(Page-level text extractions)
§ §

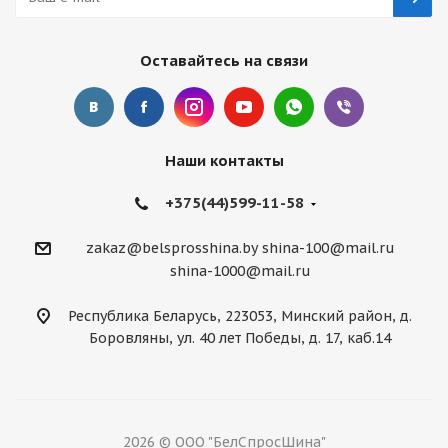
Оставайтесь на связи
Наши контакты
+375(44)599-11-58
zakaz@belsprosshina.by
shina-100@mail.ru
shina-1000@mail.ru
Республика Беларусь, 223053, Минский район, д.
Боровляны, ул. 40 лет Победы, д. 17, каб.14
2026 © ООО "БелСпросШина"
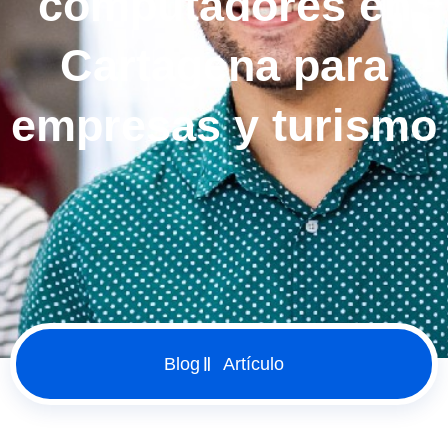
computadores en
Cartagena para
empresas y turismo
Blog
Artículo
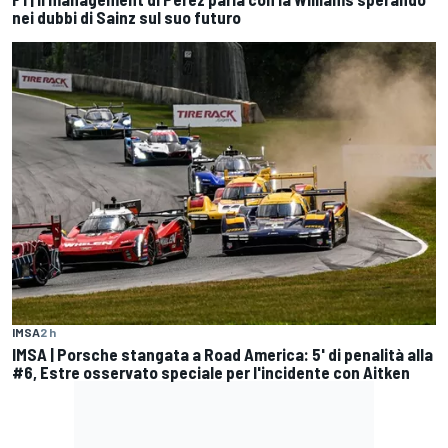
nei dubbi di Sainz sul suo futuro
IMSA
2 h
IMSA | Porsche stangata a Road America: 5' di penalità alla
#6, Estre osservato speciale per l'incidente con Aitken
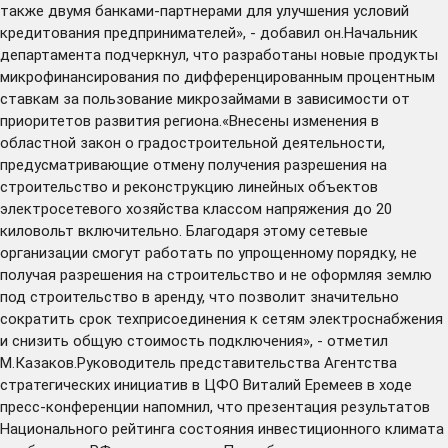
также двумя банками-партнерами для улучшения условий
кредитования предпринимателей», - добавил он.Начальник
департамента подчеркнул, что разработаны новые продукты
микрофинансирования по дифференцированным процентным
ставкам за пользование микрозаймами в зависимости от
приоритетов развития региона.«Внесены изменения в
областной закон о градостроительной деятельности,
предусматривающие отмену получения разрешения на
строительство и реконструкцию линейных объектов
электросетевого хозяйства классом напряжения до 20
киловольт включительно. Благодаря этому сетевые
организации смогут работать по упрощенному порядку, не
получая разрешения на строительство и не оформляя землю
под строительство в аренду, что позволит значительно
сократить срок техприсоединения к сетям электроснабжения
и снизить общую стоимость подключения», - отметил
М.Казаков.Руководитель представительства Агентства
стратегических инициатив в ЦФО Виталий Еремеев в ходе
пресс-конференции напомнил, что презентация результатов
Национального рейтинга состояния инвестиционного климата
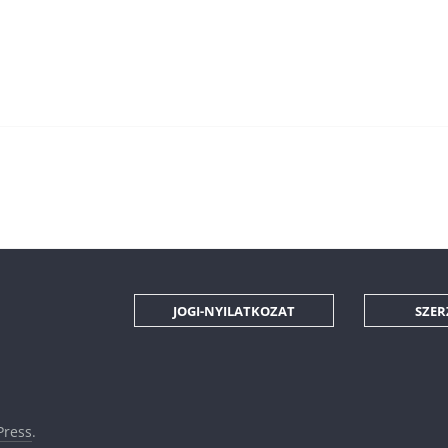
JOGI-NYILATKOZAT
SZER
ress
.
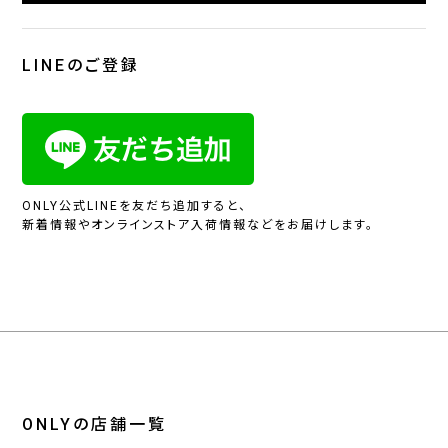
LINEのご登録
ONLY公式LINEを友だち追加すると、
新着情報やオンラインストア入荷情報などをお届けします。
ONLYの店舗一覧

§ §

(DESCRIPTION OF THE TASK):
Print the data above exactly, from its first line to the line bearing "областной закон о" inclusive, and keep pictures out of the result.

(EXERCISE RESULT):
Оставайтесь на связи
Наши контакты
+375(44)599-11-58
zakaz@belsprosshina.by
shina-100@mail.ru
shina-1000@mail.ru
Республика Беларусь, 223053, Минский район, д.
Боровляны, ул. 40 лет Победы, д. 17, каб.14
2026 © ООО "БелСпросШина"
computadores en
Cartagena para
empresas y turismo
Blog
Artículo
nei dubbi di Sainz sul suo futuro
IMSA
2 h
IMSA | Porsche stangata a Road America: 5' di penalità alla
#6, Estre osservato speciale per l'incidente con Aitken
также двумя банками-партнерами для улучшения условий
кредитования предпринимателей», - добавил он.Начальник
департамента подчеркнул, что разработаны новые продукты
микрофинансирования по дифференцированным процентным
ставкам за пользование микрозаймами в зависимости от
приоритетов развития региона.«Внесены изменения в
областной закон о градостроительной деятельности,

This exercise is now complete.